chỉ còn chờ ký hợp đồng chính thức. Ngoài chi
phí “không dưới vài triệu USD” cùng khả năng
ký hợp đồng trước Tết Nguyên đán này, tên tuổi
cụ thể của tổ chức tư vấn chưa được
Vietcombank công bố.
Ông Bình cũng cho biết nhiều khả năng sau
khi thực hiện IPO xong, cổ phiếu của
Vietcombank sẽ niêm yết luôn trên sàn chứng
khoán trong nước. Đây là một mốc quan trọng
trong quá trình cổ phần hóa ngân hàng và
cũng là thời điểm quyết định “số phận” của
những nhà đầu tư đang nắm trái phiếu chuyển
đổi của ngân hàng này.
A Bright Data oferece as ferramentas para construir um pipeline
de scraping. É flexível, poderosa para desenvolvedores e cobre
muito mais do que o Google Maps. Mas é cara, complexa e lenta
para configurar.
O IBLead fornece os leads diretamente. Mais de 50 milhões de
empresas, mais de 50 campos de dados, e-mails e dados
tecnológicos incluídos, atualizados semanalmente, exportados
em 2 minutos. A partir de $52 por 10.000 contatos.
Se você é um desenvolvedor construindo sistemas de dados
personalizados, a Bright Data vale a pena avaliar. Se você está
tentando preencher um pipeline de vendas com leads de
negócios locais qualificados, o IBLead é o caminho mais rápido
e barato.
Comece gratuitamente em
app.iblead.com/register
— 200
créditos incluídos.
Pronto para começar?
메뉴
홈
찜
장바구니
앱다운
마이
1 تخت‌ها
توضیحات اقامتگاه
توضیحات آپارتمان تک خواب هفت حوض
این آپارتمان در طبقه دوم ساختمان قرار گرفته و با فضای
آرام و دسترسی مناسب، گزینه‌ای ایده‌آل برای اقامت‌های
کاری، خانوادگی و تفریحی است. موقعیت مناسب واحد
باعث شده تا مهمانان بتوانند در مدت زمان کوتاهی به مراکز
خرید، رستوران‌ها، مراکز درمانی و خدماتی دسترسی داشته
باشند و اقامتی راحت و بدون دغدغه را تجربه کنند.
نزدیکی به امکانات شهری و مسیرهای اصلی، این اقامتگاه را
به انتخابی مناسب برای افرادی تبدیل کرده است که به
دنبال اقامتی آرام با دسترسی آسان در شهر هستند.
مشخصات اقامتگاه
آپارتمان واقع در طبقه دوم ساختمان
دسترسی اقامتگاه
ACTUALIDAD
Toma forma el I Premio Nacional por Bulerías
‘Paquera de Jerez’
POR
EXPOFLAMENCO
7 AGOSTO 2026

_ _ _ _ _

**Task objective:** Copy the items word for word, starting at the beginning of the items and ending at the line containing "personalizados, a Bright", with both of those lines included.

**Task answer:**
chỉ còn chờ ký hợp đồng chính thức. Ngoài chi
phí “không dưới vài triệu USD” cùng khả năng
ký hợp đồng trước Tết Nguyên đán này, tên tuổi
cụ thể của tổ chức tư vấn chưa được
Vietcombank công bố.
Ông Bình cũng cho biết nhiều khả năng sau
khi thực hiện IPO xong, cổ phiếu của
Vietcombank sẽ niêm yết luôn trên sàn chứng
khoán trong nước. Đây là một mốc quan trọng
trong quá trình cổ phần hóa ngân hàng và
cũng là thời điểm quyết định “số phận” của
những nhà đầu tư đang nắm trái phiếu chuyển
đổi của ngân hàng này.
A Bright Data oferece as ferramentas para construir um pipeline
de scraping. É flexível, poderosa para desenvolvedores e cobre
muito mais do que o Google Maps. Mas é cara, complexa e lenta
para configurar.
O IBLead fornece os leads diretamente. Mais de 50 milhões de
empresas, mais de 50 campos de dados, e-mails e dados
tecnológicos incluídos, atualizados semanalmente, exportados
em 2 minutos. A partir de $52 por 10.000 contatos.
Se você é um desenvolvedor construindo sistemas de dados
personalizados, a Bright Data vale a pena avaliar. Se você está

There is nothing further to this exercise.